I WAS interested to read the article on page 32 of the October 16 issue of the Star concerning Newton Locks.

Yes, the Nine Arches Viaduct is a bit of a giveaway I suppose.

So what did we have at this location until around the early 1970s? We had the cottage used by George Stephenson during the building of the first ever public railway from Liverpool to Manchester, opened in 1830.

Alongside the cottage was the St Helens Canal, which according to my book on canals, “is said by many to be the first canal on mainland Britain is thus of considerable historical interest.”
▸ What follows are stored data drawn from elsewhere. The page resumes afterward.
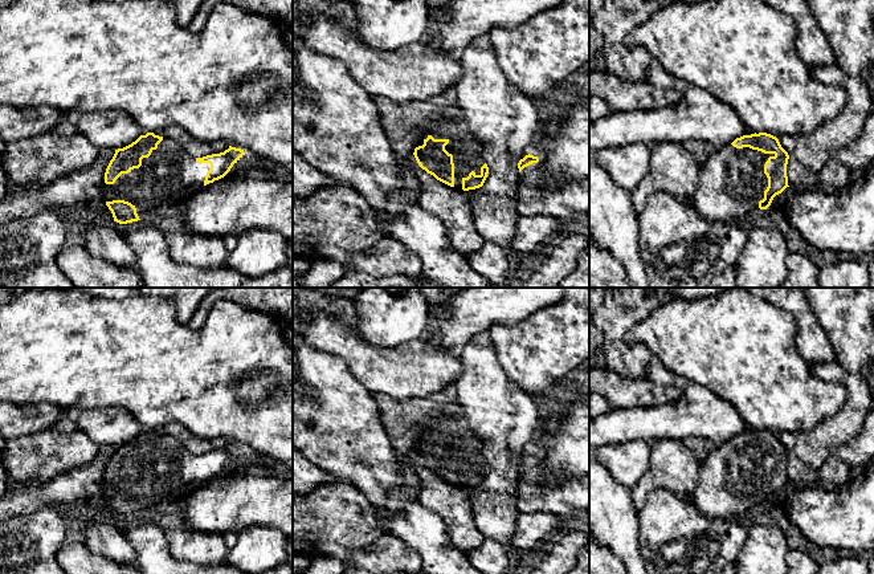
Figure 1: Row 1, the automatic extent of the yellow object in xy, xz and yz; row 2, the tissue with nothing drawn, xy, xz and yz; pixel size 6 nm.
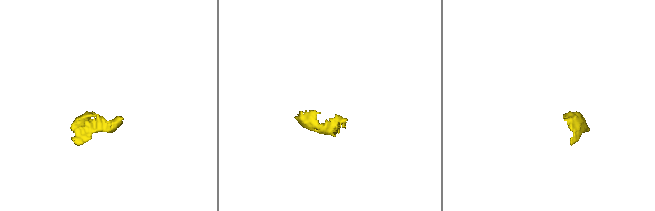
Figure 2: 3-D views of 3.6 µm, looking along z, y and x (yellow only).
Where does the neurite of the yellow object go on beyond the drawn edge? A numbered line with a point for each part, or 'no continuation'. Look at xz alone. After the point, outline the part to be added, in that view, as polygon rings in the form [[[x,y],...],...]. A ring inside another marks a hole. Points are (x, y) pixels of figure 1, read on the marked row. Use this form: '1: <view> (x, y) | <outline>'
1: xz (466, 150) | [[[429,115],[422,123],[416,126],[422,139],[432,135],[434,139],[448,139],[445,150],[453,155],[454,187],[462,190],[462,179],[471,171],[481,175],[483,146],[469,133],[460,121]]]
2: xz (570, 202) | [[[540,162],[519,172],[516,187],[519,216],[547,215],[561,221],[589,219],[589,190],[585,184],[569,182],[548,190]]]

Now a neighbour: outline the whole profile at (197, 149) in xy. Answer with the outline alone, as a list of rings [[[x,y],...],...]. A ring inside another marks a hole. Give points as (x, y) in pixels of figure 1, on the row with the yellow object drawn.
[[[172,125],[166,130],[166,135],[173,138],[195,158],[203,158],[212,154],[220,154],[229,148],[229,144],[220,142],[201,142],[187,133],[184,129]]]

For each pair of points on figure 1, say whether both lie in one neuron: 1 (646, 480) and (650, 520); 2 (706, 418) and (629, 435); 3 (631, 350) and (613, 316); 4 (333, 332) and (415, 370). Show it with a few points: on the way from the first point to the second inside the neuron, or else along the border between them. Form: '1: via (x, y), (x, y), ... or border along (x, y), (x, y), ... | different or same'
1: border along (678, 493), (654, 488), (638, 511) | different
2: via (687, 423), (669, 430), (648, 432) | same
3: via (621, 344), (615, 337), (615, 325) | same
4: via (352, 349), (368, 365), (382, 370), (395, 370) | same

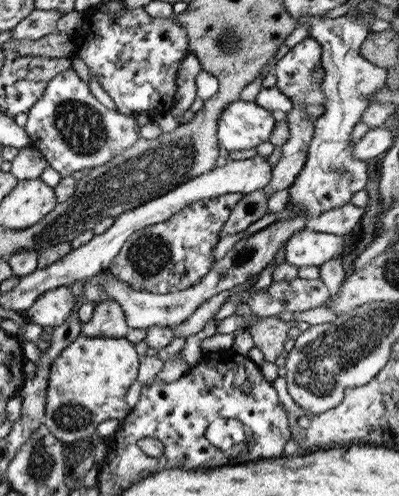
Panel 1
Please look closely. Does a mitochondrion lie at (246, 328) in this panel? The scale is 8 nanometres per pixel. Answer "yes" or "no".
no

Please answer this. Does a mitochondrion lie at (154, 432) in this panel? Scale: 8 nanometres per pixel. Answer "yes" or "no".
no

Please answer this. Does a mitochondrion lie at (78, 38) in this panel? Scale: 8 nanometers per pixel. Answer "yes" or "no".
no

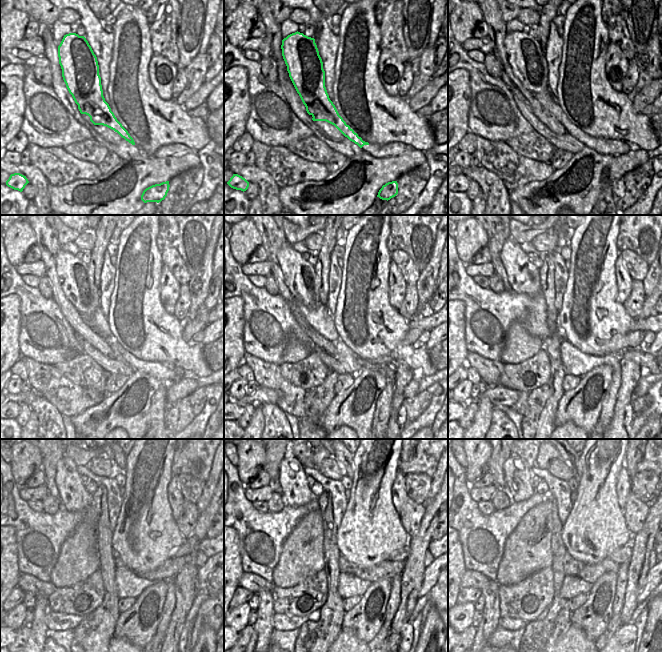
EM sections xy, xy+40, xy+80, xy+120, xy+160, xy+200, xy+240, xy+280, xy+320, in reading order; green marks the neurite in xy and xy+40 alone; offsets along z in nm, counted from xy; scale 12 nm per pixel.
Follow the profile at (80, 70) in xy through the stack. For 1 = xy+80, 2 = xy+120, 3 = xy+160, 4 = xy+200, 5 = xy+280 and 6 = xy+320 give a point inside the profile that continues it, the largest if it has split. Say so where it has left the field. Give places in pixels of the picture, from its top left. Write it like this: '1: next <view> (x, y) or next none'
1: next xy+80 (524, 54)
2: next xy+120 (78, 285)
3: next xy+160 (299, 276)
4: next xy+200 (523, 276)
5: next xy+280 (292, 477)
6: next xy+320 (518, 474)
What an important and historic area this was and probably in a lot of more enlightened countries it would have been a World Heritage Site.

But what happened?

Well, the cottage was demolished, the canal was filled in with rubbish and the railway viaduct is graffiti ridden.

Says it all really about St Helens and successive councils’ complete lack of respect and sense of history for their town.
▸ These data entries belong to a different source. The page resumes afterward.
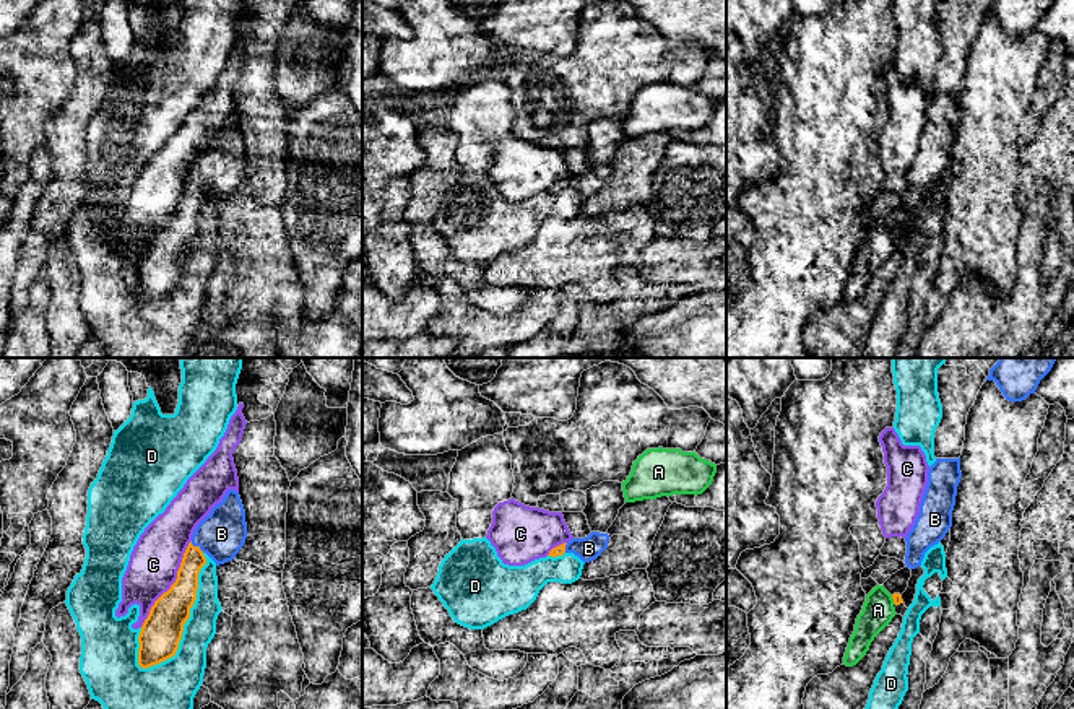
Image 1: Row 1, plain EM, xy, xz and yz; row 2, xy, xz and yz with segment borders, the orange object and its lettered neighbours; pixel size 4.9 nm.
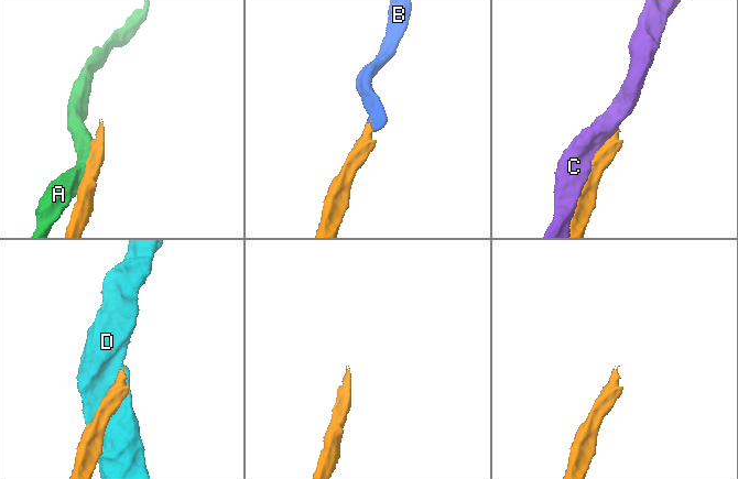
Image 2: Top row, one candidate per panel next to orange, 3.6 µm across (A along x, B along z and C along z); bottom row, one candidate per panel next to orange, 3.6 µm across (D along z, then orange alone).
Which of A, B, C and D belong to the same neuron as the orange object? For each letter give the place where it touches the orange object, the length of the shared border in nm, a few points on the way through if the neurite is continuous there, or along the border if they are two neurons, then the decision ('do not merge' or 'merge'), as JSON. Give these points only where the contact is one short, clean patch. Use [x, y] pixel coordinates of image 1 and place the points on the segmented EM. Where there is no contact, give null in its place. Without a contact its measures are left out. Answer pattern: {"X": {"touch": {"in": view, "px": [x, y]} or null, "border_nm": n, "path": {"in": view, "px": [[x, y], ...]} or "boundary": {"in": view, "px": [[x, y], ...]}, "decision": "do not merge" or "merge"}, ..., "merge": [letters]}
{"A": {"touch": {"in": "yz", "px": [894, 600]}, "border_nm": 50, "decision": "do not merge"}, "B": {"touch": {"in": "xy", "px": [197, 547]}, "border_nm": 90, "path": {"in": "xy", "px": [[182, 594], [197, 547], [205, 539], [221, 534]]}, "decision": "merge"}, "C": {"touch": {"in": "xy", "px": [173, 584]}, "border_nm": 500, "decision": "do not merge"}, "D": {"touch": {"in": "xy", "px": [187, 618]}, "border_nm": 650, "decision": "do not merge"}, "merge": ["B"]}

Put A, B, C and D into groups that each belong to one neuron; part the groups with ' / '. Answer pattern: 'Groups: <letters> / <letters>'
Groups: A / B / C / D

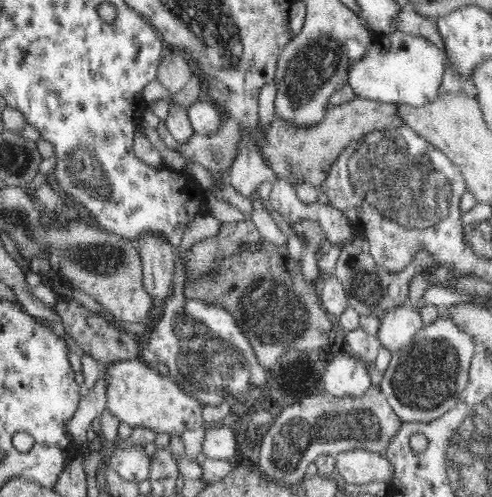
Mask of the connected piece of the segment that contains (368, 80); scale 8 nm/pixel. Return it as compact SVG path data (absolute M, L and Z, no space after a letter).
M394 32L374 35L375 44L362 59L350 66L347 83L357 98L380 103L420 107L433 102L441 92L446 70L442 49L422 36Z

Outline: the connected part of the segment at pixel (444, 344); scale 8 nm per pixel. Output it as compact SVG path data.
M438 317L429 325L423 326L412 341L391 352L389 367L380 382L381 391L386 395L393 411L404 423L416 420L428 422L440 417L446 411L452 410L458 397L463 394L468 384L470 364L476 350L473 338L464 331L460 331L452 319L444 320Z

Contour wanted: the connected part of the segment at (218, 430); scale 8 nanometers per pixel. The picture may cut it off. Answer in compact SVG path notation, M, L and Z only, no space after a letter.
M238 421L232 427L215 427L205 432L203 442L203 453L206 458L220 459L226 462L236 463L237 461L237 440L234 431Z

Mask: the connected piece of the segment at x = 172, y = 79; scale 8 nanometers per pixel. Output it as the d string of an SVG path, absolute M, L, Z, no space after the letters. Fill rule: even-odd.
M172 51L160 61L157 81L169 94L174 95L190 82L192 74L188 61L182 57L182 51Z

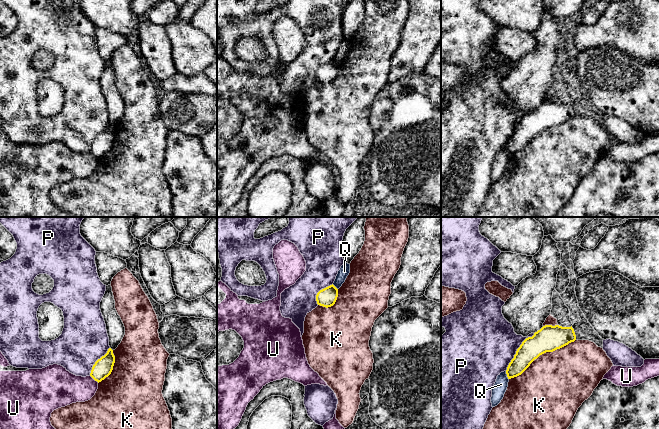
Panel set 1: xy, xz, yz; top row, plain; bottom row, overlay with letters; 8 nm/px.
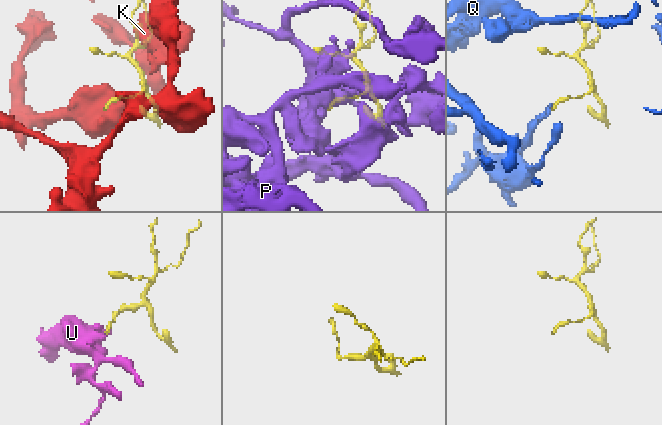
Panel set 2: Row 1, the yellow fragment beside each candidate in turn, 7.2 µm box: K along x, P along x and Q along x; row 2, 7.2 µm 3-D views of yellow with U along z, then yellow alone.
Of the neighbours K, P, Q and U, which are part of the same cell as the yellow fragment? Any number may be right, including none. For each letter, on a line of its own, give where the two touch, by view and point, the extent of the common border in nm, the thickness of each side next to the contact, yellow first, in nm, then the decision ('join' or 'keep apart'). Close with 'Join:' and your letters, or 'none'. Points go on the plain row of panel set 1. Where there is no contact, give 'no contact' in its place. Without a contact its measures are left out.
K: meets yellow in yz at (542, 129); contact 650 nm long; 220 nm thick on the yellow side, 480 nm on the other; keep apart
P: meets yellow in yz at (517, 126); contact 380 nm long; 200 nm thick on the yellow side, 480 nm on the other; keep apart
Q: meets yellow in yz at (507, 151); contact 80 nm long; 160 nm thick on the yellow side, 110 nm on the other; keep apart
U: meets yellow in xy at (94, 155); contact 90 nm long; 150 nm thick on the yellow side, 260 nm on the other; keep apart
Join: none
Another example of this was the disgraceful demolition of the old Co-operative Society Building leaving a wasteland surrounded by hoardings for at least five years before Wilkinsons store was built. And what a beautiful piece of architecture that is.

To say nothing about the demolition of the nice little library building at Parr and the closure of the memorial library on Clipsley Lane in Haydock. I could go on and on...and this is thanks to those afore mentioned councils over the years.